Welcome to EtherCIS
How can we explain the fact that, of the thousand products of our unconscious activity, some are invited to cross the threshold, while others remain outside? Is it mere chance that gives them this privilege? Evidently not…
— Henri Poincaré, La science et l’hypothèse, 1902
EtherCIS Mission Statement
Whenever dealing the first time with Clinical Data, it is rather easy to underestimate the complexity, richness and depth of clinical concepts. A candid browsing exercise in SNOMED-CT or, better, UMLS is however a mind boggling exercise, helping if needed to understand that most traditional approaches are poised to fail. Unfortunately, IT professionals learn this reality through significantly costly failures.
Back in 2010, during an initial attempt to implement a tele-medicine application, we evaluated various candidates both commercial and open source. All of the platforms were using rather rigid information models from Form Architecture, Document stores to plain SQL associated with binary objects. No data can be exploited in a structured manner (a critical requirement since we the system aimed at assessing severity of problems, detects adverse reaction, calculate various treatment indicators and present the data in a meaningful, time based way etc.)
The solution was indeed to look at a way to dynamically insert a structured data model into the backend store ideally from a schema. Schema based data representation is nothing new and has been implemented in large systems such as CODASYL compliant IDS/2. IDS/2 was based on a schema data description language (similar to our current SQL DDL). When compiled, the schema resulted in a hierarchical data model that could be queried with exceptional performance considering the hardware available at that time (mid 70’s).
Another significant aspect of this system was that the schema syntax was very close to COBOL. One of the benefits of this - verbose - language is to be easily understood by average users (accounting/finance professionals).
Back in 2010, the question was to figure out whether a similar approach could be envisioned to implement clinical data, that is: a schema based information model easily understood by its target users (healthcare professional)? We turned on our research to HL7 CDA and openEHR. Having been exposed to HL7v2 we knew already that entering this consortium arena was potentially beyond our reach. Further, HL7 mission is more on data interchange and therefore not fitting our requirements. OpenEHR on another hand did seem to fit nicely in our objectives
- Structured information model: archetype based
- Interoperable (semantically and on a messaging level)
- Easily understood by the medical community (medical concepts are indeed expressed in medical terms)
- Open knowledge: provide reviewed conceptual building bricks
We decided to give it a try. This is discussed below.
EtherCIS is the result of multiple attempts of implementing openEHR persistence backends using different technologies (OODB, NoSQL, Multi-Dimensional DB, XML).
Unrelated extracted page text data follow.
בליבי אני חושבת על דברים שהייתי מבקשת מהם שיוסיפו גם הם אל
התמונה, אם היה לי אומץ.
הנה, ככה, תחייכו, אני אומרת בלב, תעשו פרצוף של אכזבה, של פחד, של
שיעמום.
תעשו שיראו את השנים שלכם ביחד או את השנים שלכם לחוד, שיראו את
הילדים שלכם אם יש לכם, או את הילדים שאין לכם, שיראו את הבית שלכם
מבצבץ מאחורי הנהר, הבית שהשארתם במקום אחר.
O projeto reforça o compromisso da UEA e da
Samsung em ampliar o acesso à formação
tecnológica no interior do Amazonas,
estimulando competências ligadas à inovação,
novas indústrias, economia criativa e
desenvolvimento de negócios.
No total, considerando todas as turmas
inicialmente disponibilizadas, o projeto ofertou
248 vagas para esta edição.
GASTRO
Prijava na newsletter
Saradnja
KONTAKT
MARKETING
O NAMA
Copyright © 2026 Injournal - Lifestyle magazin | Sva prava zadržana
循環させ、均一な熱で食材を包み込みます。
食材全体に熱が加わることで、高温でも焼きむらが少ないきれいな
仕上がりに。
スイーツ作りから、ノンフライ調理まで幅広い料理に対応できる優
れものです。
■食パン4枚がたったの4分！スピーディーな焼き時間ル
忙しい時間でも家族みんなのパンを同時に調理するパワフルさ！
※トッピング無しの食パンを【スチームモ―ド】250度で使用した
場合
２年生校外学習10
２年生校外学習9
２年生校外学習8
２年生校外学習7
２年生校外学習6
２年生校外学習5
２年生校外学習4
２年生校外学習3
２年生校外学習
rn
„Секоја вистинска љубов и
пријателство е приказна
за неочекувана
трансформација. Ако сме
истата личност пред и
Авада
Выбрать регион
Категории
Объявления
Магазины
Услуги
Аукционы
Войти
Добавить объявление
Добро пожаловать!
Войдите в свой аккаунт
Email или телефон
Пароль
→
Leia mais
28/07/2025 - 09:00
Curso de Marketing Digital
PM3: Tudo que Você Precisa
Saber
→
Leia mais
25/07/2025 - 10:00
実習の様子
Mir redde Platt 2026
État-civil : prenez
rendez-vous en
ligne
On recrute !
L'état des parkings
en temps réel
Further to achieve the objectives described above, we also expected the clinical data repository (CDR) to
- Support easy usage and administration by in-house DBA without requiring specific tools and/or knowledge
- Insert into existing operational environment (Data Center)
- backup and disaster recovery strategies
- application monitoring
- capacity planning
- incident management
- Be easily extended with third party data provider (for example demographics)
- Limit roundtrips during queries
- Preserve data integrity
- Provide a way to quickly generate KPIs and other management reports
Clearly when looking at an implementation candidate based on the above business requirement, SQL seemed to be a valid alternative.
Whatever today’s hype, SQL since its inception back in 1974 has nicely evolved to cope with today’s requirements that can be summarized as follows:
- ACID transactions
- Horizontal/Vertical scalability
- Performance on big volume
- Wealth of new statements and operators (interested reader should check JOOQ, Markus Winand blogs on this)
At this stage, PostgreSQL recent release supports these objectives:
In memory database is supported and can be tuned depending on the available hardware. PostgreSQL engine performs in memory caching efficiently. It can be deployed to deal with large data volume (Hadoop), integrates with external data sink (FDW).
The most important feature, on an EtherCIS standpoint, is schema-less support with the JSONB datatype. JSONB is used extensively to project archetyped structures into the DB. The benefit is that relational and schema-less data can be queried using standard modern SQL. Queries can be optimized in various ways and indexing is also supported at schema-less level. JSON objects support is now part of ISO/IEC 9075:2016 (SQL:2016).